# STL/KCY/ABQ/KCY/STL



## Kat (Aug 10, 2015)

I'm taking my first long distance trip since college on amtrak and wondering if I'm setting myself up for failure. I do stl/chi frequently and did Lake shore Limited a few times in college to NY. Alas now missing a connection means eating a vacation day off work. I have a MO river runner to Southwest Chief connection on the way there. On the way back I'd snagged a gold price on a sleeper to KC but was less than jazzed about waiting around all day and getting home from the train at 10pm.

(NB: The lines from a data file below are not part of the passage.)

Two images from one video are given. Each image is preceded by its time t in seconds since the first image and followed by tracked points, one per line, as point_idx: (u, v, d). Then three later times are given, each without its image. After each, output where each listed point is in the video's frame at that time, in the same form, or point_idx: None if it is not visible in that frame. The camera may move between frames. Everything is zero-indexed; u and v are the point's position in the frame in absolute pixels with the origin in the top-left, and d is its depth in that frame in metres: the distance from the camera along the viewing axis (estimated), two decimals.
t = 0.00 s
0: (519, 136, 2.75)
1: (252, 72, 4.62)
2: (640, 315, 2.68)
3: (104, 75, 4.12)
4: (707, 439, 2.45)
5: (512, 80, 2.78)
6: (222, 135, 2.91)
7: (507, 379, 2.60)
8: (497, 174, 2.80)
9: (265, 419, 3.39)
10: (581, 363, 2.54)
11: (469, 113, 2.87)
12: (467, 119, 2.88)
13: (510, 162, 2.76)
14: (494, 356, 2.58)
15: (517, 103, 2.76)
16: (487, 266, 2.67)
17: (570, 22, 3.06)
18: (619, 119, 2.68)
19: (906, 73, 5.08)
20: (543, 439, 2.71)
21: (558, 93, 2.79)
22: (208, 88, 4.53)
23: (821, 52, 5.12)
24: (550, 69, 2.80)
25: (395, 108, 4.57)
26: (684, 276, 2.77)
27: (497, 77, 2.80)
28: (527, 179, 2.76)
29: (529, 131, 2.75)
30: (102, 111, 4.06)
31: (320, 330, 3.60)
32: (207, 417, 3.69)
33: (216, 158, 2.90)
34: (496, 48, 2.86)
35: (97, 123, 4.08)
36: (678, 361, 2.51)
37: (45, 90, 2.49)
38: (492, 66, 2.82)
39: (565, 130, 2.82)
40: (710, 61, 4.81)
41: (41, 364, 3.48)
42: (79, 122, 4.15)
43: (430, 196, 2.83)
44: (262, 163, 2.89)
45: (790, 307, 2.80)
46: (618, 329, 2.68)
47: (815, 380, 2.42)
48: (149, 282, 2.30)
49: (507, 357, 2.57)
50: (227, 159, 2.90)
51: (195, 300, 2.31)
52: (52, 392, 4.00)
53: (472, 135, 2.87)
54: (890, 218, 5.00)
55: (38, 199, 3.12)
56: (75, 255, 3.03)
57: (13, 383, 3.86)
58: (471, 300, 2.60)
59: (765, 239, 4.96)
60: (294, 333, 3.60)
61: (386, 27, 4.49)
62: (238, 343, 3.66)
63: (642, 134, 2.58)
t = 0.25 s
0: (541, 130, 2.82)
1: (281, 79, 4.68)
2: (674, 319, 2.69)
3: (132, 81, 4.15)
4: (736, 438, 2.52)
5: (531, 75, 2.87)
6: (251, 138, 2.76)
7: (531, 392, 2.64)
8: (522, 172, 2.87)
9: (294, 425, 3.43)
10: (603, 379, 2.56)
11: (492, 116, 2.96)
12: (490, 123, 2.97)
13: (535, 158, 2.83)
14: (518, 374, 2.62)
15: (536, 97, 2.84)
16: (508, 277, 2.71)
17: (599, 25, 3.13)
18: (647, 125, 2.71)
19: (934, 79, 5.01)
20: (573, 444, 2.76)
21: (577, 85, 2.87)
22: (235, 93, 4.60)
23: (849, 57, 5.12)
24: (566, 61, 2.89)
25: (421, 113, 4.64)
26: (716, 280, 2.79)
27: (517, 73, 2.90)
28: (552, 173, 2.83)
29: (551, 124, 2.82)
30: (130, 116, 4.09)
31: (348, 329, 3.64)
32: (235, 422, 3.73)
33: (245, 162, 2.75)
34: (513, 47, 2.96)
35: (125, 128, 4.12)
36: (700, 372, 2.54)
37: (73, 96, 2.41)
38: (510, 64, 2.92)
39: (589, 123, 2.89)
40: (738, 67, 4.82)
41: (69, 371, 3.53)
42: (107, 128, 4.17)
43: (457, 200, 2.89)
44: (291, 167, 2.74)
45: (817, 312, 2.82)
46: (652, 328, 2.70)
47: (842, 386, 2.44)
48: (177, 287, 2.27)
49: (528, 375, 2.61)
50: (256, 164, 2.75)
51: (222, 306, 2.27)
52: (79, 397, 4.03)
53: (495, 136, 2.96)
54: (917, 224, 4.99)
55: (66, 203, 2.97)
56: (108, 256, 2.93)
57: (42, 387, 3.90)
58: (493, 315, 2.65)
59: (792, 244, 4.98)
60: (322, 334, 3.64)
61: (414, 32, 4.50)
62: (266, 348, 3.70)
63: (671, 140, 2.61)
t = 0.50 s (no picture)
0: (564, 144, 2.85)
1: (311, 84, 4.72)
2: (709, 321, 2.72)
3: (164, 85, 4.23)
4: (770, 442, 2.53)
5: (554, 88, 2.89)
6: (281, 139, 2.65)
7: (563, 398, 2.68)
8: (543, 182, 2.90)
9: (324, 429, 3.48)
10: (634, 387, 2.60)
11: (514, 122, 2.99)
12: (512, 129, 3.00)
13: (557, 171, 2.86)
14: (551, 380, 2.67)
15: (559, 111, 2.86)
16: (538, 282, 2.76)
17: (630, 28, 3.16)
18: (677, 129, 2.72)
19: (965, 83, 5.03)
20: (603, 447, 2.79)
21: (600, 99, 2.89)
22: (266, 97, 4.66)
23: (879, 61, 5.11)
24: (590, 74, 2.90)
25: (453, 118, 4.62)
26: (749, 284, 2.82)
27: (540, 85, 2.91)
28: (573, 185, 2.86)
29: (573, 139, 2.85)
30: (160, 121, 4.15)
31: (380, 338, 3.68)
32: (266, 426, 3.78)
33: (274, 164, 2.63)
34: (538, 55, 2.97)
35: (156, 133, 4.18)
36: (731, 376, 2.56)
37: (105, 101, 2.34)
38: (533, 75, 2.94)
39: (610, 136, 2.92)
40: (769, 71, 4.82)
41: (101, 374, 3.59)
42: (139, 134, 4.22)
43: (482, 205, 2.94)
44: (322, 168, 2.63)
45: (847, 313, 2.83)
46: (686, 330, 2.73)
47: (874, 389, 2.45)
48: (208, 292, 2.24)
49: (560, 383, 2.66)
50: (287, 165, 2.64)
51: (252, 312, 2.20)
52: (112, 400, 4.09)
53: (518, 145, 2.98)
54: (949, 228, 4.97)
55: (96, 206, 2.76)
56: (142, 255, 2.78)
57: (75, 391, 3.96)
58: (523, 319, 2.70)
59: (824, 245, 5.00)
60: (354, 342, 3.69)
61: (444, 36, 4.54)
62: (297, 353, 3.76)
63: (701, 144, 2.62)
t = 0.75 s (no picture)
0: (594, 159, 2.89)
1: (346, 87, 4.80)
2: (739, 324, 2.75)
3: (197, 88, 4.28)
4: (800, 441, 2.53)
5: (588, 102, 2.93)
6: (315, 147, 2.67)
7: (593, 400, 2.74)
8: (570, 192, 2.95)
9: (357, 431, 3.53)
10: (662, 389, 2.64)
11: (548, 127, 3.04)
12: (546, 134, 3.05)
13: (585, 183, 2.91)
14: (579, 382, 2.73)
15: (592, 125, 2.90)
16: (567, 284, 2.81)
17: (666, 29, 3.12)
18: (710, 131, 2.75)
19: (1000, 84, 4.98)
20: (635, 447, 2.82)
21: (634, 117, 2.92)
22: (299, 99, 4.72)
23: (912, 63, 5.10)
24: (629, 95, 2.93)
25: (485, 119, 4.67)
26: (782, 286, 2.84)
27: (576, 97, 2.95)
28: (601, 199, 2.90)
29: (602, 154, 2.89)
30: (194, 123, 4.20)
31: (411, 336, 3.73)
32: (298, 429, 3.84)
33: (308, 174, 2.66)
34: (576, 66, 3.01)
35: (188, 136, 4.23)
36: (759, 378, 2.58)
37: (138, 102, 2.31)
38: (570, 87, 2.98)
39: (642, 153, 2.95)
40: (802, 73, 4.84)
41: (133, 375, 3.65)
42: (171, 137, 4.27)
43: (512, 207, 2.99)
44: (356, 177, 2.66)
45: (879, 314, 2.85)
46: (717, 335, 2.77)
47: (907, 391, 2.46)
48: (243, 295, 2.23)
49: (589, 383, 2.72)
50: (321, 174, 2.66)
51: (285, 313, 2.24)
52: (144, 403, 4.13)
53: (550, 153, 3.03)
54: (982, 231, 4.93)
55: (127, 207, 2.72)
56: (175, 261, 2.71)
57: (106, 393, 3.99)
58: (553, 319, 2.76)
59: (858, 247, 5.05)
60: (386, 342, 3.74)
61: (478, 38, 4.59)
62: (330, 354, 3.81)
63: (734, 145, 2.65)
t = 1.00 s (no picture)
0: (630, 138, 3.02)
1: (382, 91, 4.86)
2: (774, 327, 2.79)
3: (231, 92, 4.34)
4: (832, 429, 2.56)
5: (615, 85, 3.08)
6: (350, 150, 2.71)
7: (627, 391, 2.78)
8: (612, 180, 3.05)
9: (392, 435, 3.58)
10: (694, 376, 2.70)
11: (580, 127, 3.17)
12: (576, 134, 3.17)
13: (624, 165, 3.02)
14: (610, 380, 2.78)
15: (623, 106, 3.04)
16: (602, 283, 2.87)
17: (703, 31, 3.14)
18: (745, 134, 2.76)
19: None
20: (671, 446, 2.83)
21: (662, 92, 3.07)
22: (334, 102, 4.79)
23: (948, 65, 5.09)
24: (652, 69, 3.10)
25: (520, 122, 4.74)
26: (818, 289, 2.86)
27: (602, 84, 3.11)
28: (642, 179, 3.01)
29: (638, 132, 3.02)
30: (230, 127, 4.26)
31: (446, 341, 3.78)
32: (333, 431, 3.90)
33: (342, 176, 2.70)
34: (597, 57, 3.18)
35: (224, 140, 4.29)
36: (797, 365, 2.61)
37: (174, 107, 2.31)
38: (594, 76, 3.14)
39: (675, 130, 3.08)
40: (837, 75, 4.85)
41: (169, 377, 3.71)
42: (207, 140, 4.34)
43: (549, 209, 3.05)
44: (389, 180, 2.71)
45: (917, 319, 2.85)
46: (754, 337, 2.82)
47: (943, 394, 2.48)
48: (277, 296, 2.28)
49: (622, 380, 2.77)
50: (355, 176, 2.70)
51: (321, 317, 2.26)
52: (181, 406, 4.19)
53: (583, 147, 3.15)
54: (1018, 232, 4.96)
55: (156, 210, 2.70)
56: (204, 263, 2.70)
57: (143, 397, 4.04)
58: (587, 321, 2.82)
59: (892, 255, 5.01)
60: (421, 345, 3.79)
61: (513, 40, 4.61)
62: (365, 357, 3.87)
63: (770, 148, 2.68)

Not to mention the possibility of missing my connection to public transit home from StL amtrak if the River Runner gets delayed. So I booked a bus ticket back from KC 11am departure with a Southwest Chief 7:24am arrival. I've now found some online tools for checking amtrak online performance. I'm guessing I won't make the bus connection. Is my best option to call amtrak to see if they will let me add the KCY-STL river runner ticket to my existing itinerary (thus guaranteeing my connection)? How late can I do this? Will I have to sacrifice a cheap sleeper to get the KCY connection guarantee?


----------



## zephyr17 (Aug 10, 2015)

Call 800-USA-RAIL, they are often able to do something. You probably would be able to add KCY-STL to your itinerary.


----------



## the_traveler (Aug 10, 2015)

When you call, say that you want to MODIFY your reservation to include the KCY-STL train. This way, you'll keep the sleeper!


----------



## VentureForth (Aug 11, 2015)

I know that historic on time performance is interesting to look at, but knowing how to understand it is critical. For instance, if the train was late by the same two hours for the last five days, it's probably weather/heat/construction related. If it was a one-off of 4 hours late and ontime the other days, could have been a one time weather phenomenon or an accident.

Even so, you will never be able to predict when an 18 wheeler decides to foul a grade crossing or a landslide covers the tracks in rocks.

Prepare for the worst, hope for the best, and you'll come out somewhere in between. I really hate to say this, but never rely on long distance Amtrak if timing is critical.


----------



## Kat (Aug 11, 2015)

Right I am generally fairly zen about travel. My usual fall back for LD trips isn't available to me (friend's couch in Chicago). I kind of got worried after my Lincoln Service to Chicago pulled in 90 minutes late last week (making nearly everyone miss the last Metra of the night). I will call Amtrak later this week when the desire to chew them out has passed. I assume I will be able to get a River Runner seat since there are still low bucket fares online. Can't wait to watch the southwest go by and take my first sleeper journey.


----------